[ACTION ITEM A] Do these statements agree with the non-interest income passage? (i) Non-interest income for the three months ended December 31, 2004 was $865,000. (ii) Loan servicing income fell during the six-month period ended December 31, 2004. (iii) Realized gains on the sale of securities available for sale declined in the three-month period ended December 31, 2004. Answer yes or no for each and quote the deciding words.
[ACTION ITEM B] According to the non-interest income passage, what was the increased loan servicing income for the six-month period ended December 31, 2004 related to?
[ACTION ITEM C] Can you write what comes next in the non-interest income passage, picking up after its last sentence?

[TEXT SHOWN]
************

Non-interest income increased $37,000, or 4.5% to $865,000 for the three-month period ended December 31, 2004 compared to $828,000 for the similar period in the prior fiscal year. For the three-month period ended December 31, 2004 compared to the three months ended December 31, 2003, the increase was a combination of an increase in realized gain on the sale of loans held for sale of $93,000 and increased loan servicing income of $57,000, partially offset by a decline in realized gains on the sale of securities available for sale of $95,000. Non-interest income decreased $523,000, or 24.3% to $1.6 million for the six-month period ended December 31, 2004 compared to $2.2 million in the prior year period. The decrease in non-interest income for the six–month period ended December 31, 2004 compared to the six-months ended December 31, 2003, was primarily a result of a decline in realized gains on the sale of securities available for sale and loans held for sale of $498,000 and $100,000, respectively, partially offset by increased loan servicing income of $218,000 related to originated mortgage servicing rights.

************

Extracted page text data:
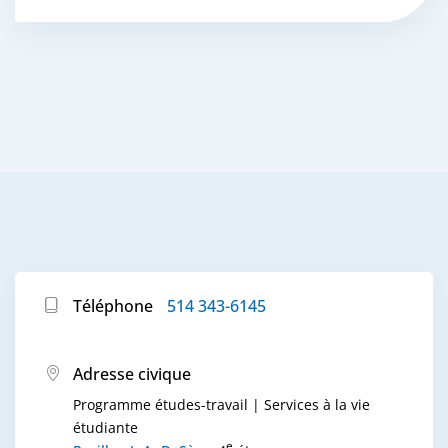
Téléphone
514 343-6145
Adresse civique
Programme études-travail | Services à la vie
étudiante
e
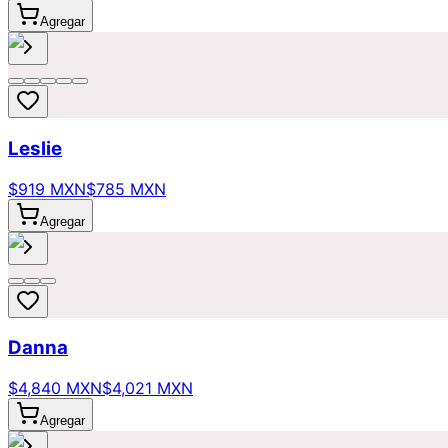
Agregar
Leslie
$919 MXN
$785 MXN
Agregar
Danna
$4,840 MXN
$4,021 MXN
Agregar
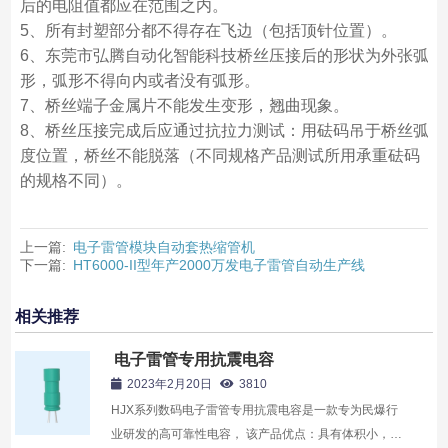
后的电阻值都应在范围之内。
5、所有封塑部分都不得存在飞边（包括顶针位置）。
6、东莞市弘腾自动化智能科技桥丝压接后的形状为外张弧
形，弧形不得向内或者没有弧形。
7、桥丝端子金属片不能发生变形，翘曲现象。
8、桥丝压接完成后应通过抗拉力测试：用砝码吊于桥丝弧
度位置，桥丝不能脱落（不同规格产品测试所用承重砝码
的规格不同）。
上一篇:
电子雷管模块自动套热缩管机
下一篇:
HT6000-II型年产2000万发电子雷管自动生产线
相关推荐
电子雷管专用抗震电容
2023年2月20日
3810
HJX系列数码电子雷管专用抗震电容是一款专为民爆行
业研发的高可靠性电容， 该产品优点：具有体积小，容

************

[REPLY A]
(i) Yes: "Non-interest income increased $37,000, or 4.5% to $865,000 for the three-month period ended December 31, 2004"
(ii) No: "partially offset by increased loan servicing income of $218,000 related to originated mortgage servicing rights"
(iii) Yes: "partially offset by a decline in realized gains on the sale of securities available for sale of $95,000"

[REPLY B] Originated mortgage servicing rights.

[REPLY C]
Non-interest expense increased $356,000 or 7.0% to $5.4 million for the three-month period ended December 31, 2004 compared to $5.1 million for the similar prior year period. Non-interest expense increased $651,000, or 6.4% to $10.8 million for the six-month period ended December 31, 2004 compared to $10.1 million for the similar year period. Increases for the three-month and six-month periods ending December 31, 2004 over the prior year comparable periods were primarily the result of increases in professional fees of $125,000 and $68,000, respectively, compensation and benefits expense of $124,000 and $41,000, respectively, and in other expenses of $51,000 and $305,000, respectively. The increase in other expenses for the six months ended December 31, 2004 was primarily related to a previously disclosed $75,000 write down of other real estate owned (“REO”) as well as other increases in administrative costs.
The Company also announced that its Board of Directors, at its January 25, 2005 meeting, declared a $0.12 cash dividend on each share of common stock of the Company payable on February 18, 2005 to stockholders of record at the close of business February 4, 2005.
Willow Grove Bancorp, Inc. is the holding company for Willow Grove Bank, a federally chartered, well-capitalized, FDIC-insured savings bank. The Bank was founded in 1909 and conducts its business from its headquarters in Maple Glen, Pennsylvania. Its banking office network now has 14 offices located throughout Montgomery, Bucks, and Philadelphia counties. Additional information is available at: www.willowgrovebank.com.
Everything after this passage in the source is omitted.